Richards filed suit and, in a landmark verdict, the New York Supreme Court ruled in her favor. Despite the victory, Richards endured public scrutiny, the loss of family and friends, and brutal discrimination from the tennis world.

The court cast "didn't stop the WTA from trying to Richards her from pro tournaments until she sued," wrote ESPN. "Or 25 of the 32 women in the field from withdrawing from the first tournament she played, at age 41. Crowds rooted against her."

If Richards turned on a TV, she would've heard Johnny Carson and Bob Hope snickering that she was her own "mixed doubles team" and Howard Cosell asking, "Is she a man or is she a woman?"

Eventually she left tennis and returned to a successful ophthalmology practice in California, but her very public battle blazed a trail for future trans athletes like MMA fighter Fallon Fox and NCAA basketball player Kye Allums.

April Ashley

Born in Liverpool in 1935, Ashley was only the ninth person in the world to undergo gender-reassignment surgery, in 1960.

She garnered success as an entertainer—modeling for Vogue and landing a small role in the Bing Crosby-Bob Hope vehicle The Road to Hong Kong— but was cruelly outed to the tabloids by a friend in 1961.

Two years later, Ashley wed Arthur Corbett but he had the marriage annulled in 1970 on the grounds that she was born male, despite the fact that Corbett knew her background when they met. The judge stated Ashley was “not a woman for the purposes of marriage.”

She remained a public personality, though, trying to bring understanding of the trans community, and eventually remarrying in the 1980s. After the passage of the Gender Recognition Act in 2004, Deputy Prime Minister John Prescott helped Ashley obtain a new birth certificate.

Ashley, now 79, was appointed Member of the Order of the British Empire (MBE) in 2012 for her service toward transgender equality. Producers are currently working to bring her story to the big screen.

Sylvia Rivera

Rivera started her activism at the 1969 Stonewall riots and never stopped: In 1970 she marched in the original Christopher Street Liberation Day March and worked to get the New York City Gay Rights Bill passed.

In the years that followed, she and Marsha P. Johnson co-founded Street Transvestite Action Revolutionaries (STAR), fighting for the rights of the disenfranchised queer community.

Called the conscience of the LGBT community, Rivera was arrested countless times demonstrating with groups like Soul Force, the Irish Lesbian and Gay Organization and the NYC Homeless Coalition. She fought tirelessly to ensure that trans men and women, drag queens and other non-gender-conforming people wouldn't be thrown under the bus by assimilationists.

In her later years, Rivera became an active in the Metropolitan Community Church, directing its food service and trans outreach programs. She received lifetime achievement awards from numerous groups and, in 2000, was invited to speak at World Pride in Rome.

Even on her deathbed in 2002, Rivera met with members of the Empire State Pride Agenda to push for trans rights in the Sexual Orientation Non-Discrimination bill facing the New York State Legislature.

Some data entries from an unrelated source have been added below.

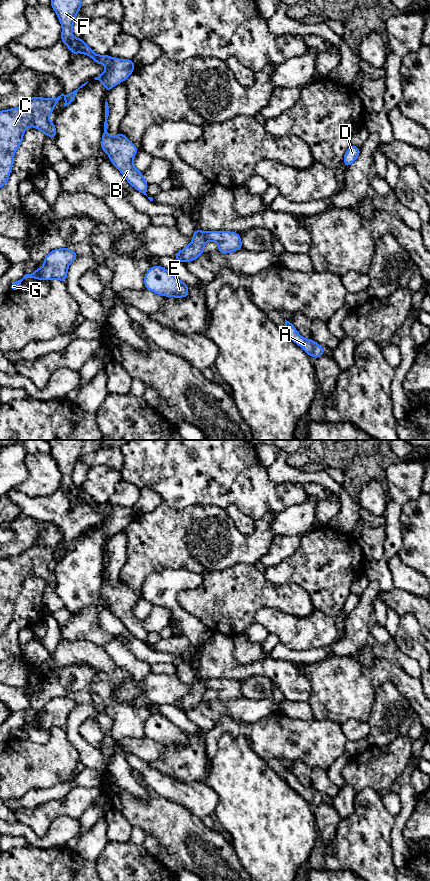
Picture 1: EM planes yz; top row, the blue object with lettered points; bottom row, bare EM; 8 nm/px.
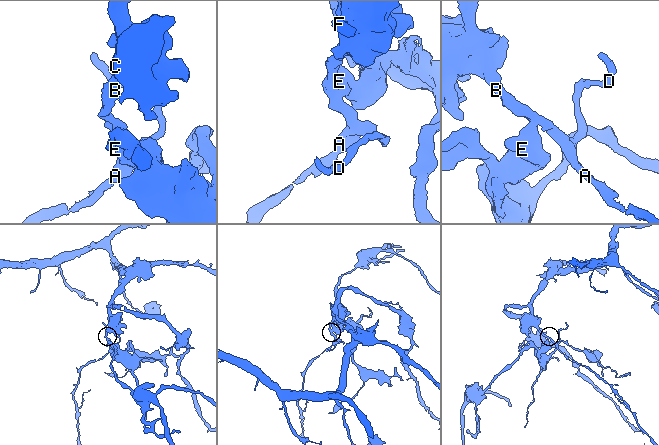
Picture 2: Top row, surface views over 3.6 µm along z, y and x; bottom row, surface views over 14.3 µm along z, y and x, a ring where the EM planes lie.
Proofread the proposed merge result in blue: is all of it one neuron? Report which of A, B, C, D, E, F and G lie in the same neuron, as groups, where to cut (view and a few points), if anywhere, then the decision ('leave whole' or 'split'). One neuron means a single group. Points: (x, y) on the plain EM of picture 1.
groups A B C D F / E G; cut yz (200, 679), (207, 688); split

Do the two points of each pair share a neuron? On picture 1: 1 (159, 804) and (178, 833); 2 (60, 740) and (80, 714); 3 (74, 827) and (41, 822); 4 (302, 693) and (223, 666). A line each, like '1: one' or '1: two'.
1: one
2: two
3: two
4: one

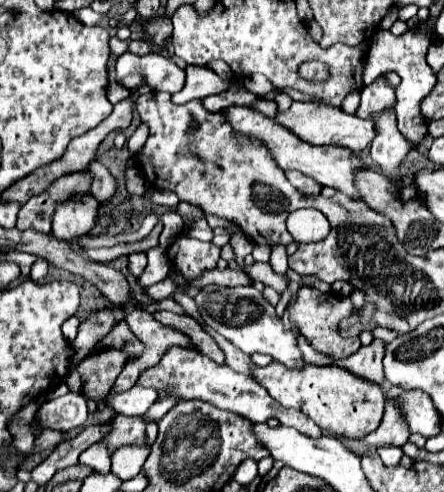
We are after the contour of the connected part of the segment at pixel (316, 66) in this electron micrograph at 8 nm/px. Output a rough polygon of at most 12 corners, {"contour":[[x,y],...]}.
{"contour":[[307,61],[299,67],[301,77],[323,81],[329,67],[321,61]]}

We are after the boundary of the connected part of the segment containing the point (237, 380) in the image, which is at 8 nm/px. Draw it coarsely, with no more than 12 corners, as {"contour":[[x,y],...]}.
{"contour":[[169,349],[137,385],[303,435],[307,415],[281,407],[259,383],[195,349]]}

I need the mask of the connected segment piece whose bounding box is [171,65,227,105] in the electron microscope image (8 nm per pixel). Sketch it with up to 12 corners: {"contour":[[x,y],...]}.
{"contour":[[189,65],[185,87],[171,95],[177,105],[227,89],[207,67]]}

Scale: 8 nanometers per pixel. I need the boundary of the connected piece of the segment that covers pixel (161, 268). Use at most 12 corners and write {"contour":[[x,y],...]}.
{"contour":[[163,247],[147,251],[149,263],[141,287],[163,281],[171,269]]}

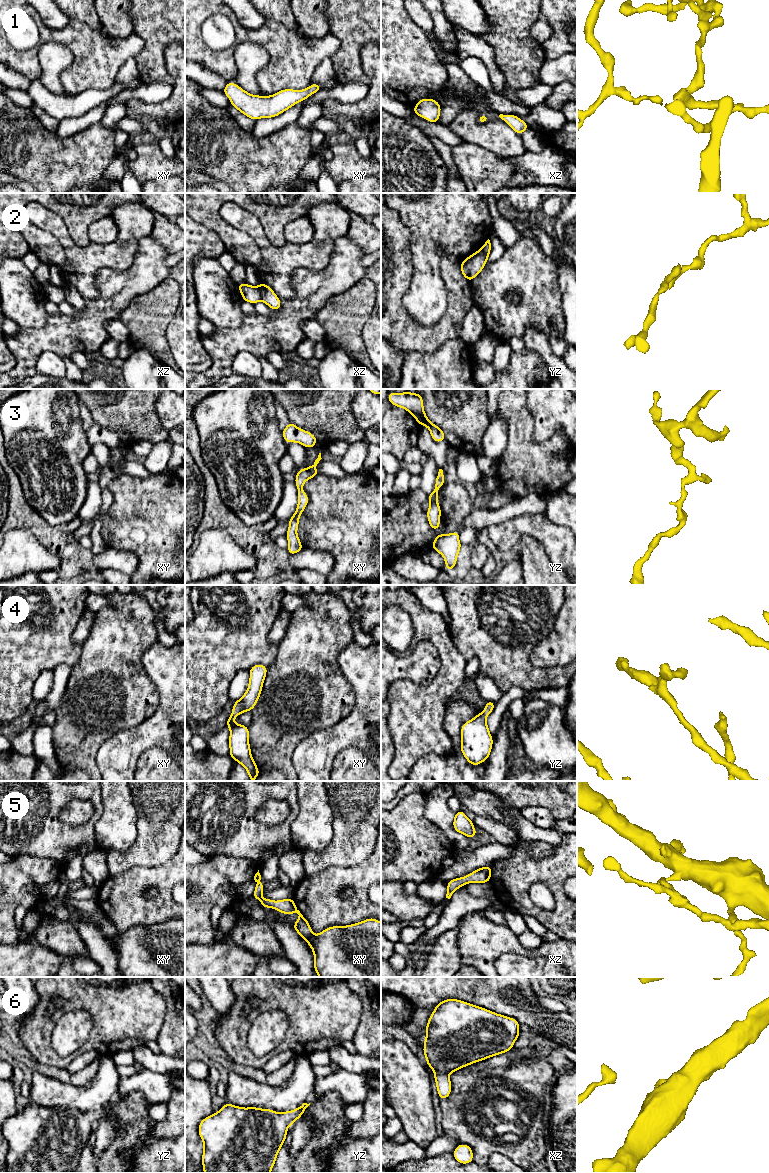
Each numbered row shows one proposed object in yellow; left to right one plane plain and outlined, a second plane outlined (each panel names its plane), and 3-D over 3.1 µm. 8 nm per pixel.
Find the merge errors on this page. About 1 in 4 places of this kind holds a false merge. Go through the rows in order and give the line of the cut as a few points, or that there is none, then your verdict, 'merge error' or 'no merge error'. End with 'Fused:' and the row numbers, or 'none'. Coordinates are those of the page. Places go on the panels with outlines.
1: cut none; no merge error
2: cut xz (257, 287), (261, 300); merge error
3: cut none; no merge error
4: cut none; no merge error
5: cut none; no merge error
6: cut none; no merge error
Fused: 2

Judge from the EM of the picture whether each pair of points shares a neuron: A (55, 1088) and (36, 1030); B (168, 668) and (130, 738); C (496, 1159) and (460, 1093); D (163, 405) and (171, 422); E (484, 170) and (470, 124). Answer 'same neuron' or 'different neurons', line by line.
A: different neurons
B: same neuron
C: different neurons
D: same neuron
E: different neurons

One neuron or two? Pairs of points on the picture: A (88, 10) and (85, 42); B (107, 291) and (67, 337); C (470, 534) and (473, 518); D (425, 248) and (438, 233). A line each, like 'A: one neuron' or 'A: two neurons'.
A: two neurons
B: one neuron
C: two neurons
D: one neuron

Her legacy continues with a street named in her honor and the Sylvia Rivera Law Project, which protects the trans community from discrimination and violence.

Christopher Lee

Lee was an outspoken activist and filmmaker in his lifetime, but it was his tragic death that had had the greatest impact.

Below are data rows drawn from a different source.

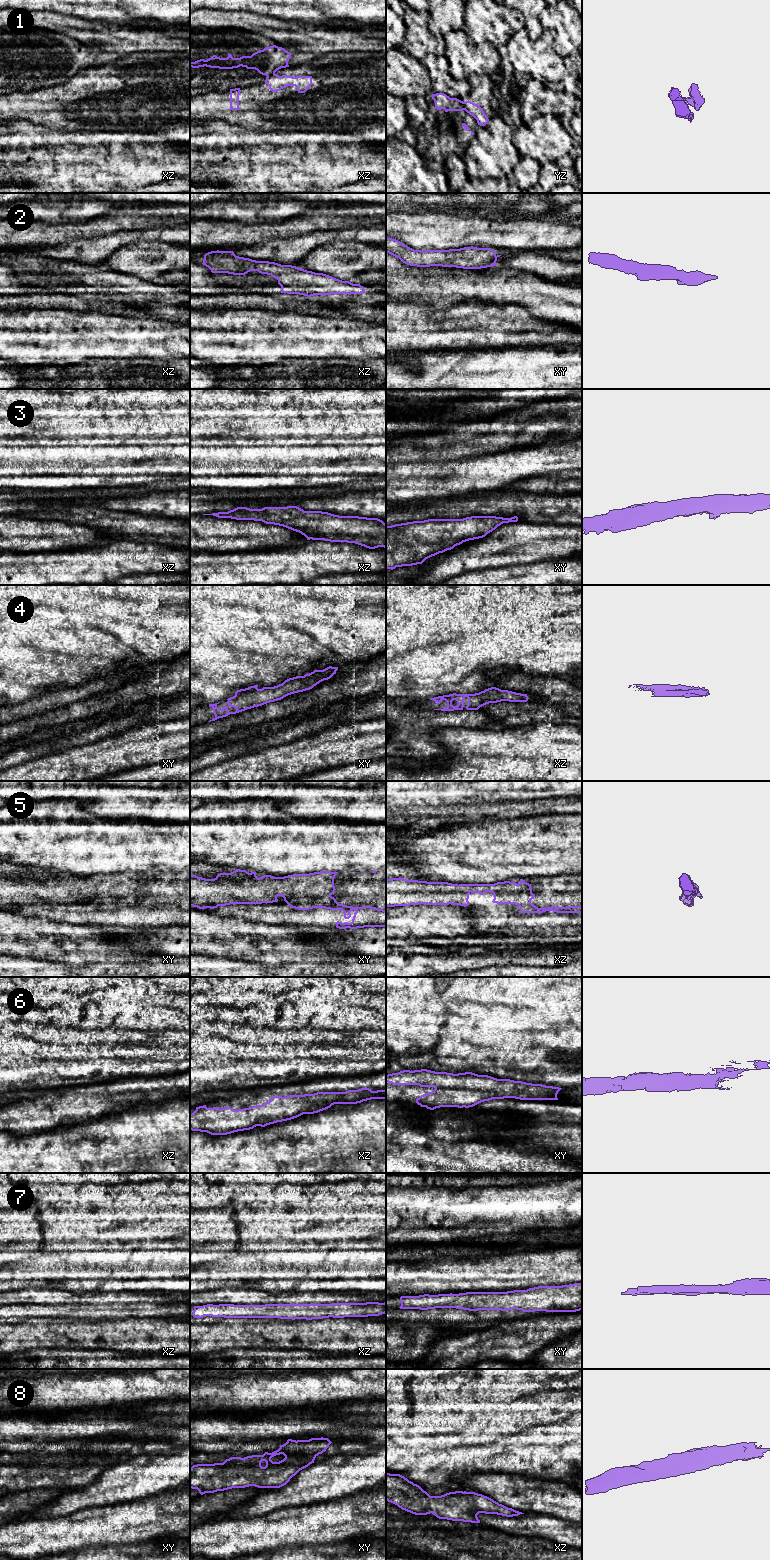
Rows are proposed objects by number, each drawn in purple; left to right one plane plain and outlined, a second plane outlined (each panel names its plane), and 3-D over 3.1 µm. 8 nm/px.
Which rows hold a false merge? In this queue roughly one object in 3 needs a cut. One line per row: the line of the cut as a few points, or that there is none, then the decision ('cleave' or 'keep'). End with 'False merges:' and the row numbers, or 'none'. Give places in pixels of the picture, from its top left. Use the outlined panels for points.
1: xz (274, 72), (267, 76) | cleave
2: no cut | keep
3: no cut | keep
4: no cut | keep
5: no cut | keep
6: no cut | keep
7: no cut | keep
8: no cut | keep
False merges: 1

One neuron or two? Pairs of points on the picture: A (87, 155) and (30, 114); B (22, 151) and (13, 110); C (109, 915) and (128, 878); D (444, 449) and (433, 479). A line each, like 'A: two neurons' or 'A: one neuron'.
A: two neurons
B: two neurons
C: two neurons
D: two neurons

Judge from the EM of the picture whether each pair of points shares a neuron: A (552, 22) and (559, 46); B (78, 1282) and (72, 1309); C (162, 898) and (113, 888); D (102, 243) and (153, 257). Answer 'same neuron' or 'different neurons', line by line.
A: same neuron
B: different neurons
C: same neuron
D: different neurons

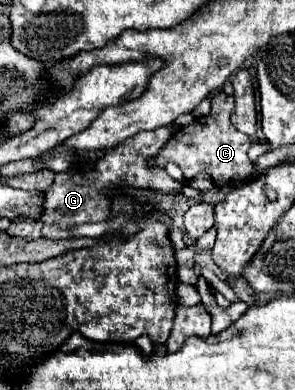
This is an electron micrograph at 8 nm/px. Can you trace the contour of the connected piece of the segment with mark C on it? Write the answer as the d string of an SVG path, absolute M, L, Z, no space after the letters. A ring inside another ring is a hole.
M218 92L212 98L212 110L206 116L196 118L190 126L184 126L184 130L178 130L172 136L172 140L160 150L156 162L160 166L164 166L166 162L176 162L184 170L186 178L192 178L198 172L206 170L212 174L212 178L220 190L230 190L230 188L236 188L242 182L250 180L252 174L258 172L258 168L246 156L246 152L254 144L254 140L234 128L234 124L230 122L232 112L234 112L234 96Z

The co-founder of San Francisco's Transgender Film Festival and director of the autobiographical film Christopher's Chronicles, Lee committed suicide in 2012 at age 48.

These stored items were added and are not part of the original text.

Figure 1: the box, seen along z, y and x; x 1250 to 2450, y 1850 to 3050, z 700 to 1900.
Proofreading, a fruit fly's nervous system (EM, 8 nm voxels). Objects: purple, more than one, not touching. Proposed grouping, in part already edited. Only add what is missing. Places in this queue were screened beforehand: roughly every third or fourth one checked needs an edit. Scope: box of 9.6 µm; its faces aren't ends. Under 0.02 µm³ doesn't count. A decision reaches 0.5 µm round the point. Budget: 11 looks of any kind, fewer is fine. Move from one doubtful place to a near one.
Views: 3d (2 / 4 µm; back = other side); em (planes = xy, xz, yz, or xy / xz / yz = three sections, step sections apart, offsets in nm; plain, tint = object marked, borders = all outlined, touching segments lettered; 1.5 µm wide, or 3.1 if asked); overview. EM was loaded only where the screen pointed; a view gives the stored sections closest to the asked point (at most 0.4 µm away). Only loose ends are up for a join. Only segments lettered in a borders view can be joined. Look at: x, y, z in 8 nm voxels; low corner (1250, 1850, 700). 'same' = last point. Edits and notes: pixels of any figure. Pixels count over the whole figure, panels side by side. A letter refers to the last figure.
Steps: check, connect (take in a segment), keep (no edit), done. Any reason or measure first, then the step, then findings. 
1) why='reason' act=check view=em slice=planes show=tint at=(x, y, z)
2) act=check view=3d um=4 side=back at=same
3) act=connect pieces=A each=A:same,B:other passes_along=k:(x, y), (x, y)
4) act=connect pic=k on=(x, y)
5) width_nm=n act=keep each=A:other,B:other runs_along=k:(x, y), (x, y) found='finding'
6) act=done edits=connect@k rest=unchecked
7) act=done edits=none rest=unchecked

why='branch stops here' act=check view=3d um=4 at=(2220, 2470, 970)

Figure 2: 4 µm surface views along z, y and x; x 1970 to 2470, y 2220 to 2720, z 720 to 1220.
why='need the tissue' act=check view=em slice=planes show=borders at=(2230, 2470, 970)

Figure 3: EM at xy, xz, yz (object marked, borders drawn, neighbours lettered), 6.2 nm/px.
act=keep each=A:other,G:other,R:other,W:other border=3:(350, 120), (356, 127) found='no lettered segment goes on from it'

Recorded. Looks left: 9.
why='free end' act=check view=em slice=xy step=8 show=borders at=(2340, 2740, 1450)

Because he had not received an updated birth certificate, though, the coroner listed his gender as "female" on his death certificate.

“It felt like spitting on his grave,” said friend Chino Scott-Chung. “When they put RIP on people’s tombstones it’s rest in peace. And I just felt like Christopher’s spirit will not rest in peace with a death certificate that says 'female.'”

Scott-Chung went to California Assemblywoman Toni Atkins, who introduced the Respect After Death Act, which would establish directives to help file accurate death certificates for transgender people.

"A person should rest in peace after death as the same person they were during life," Atkins said in a statement.

The measure was signed into law in September 2014.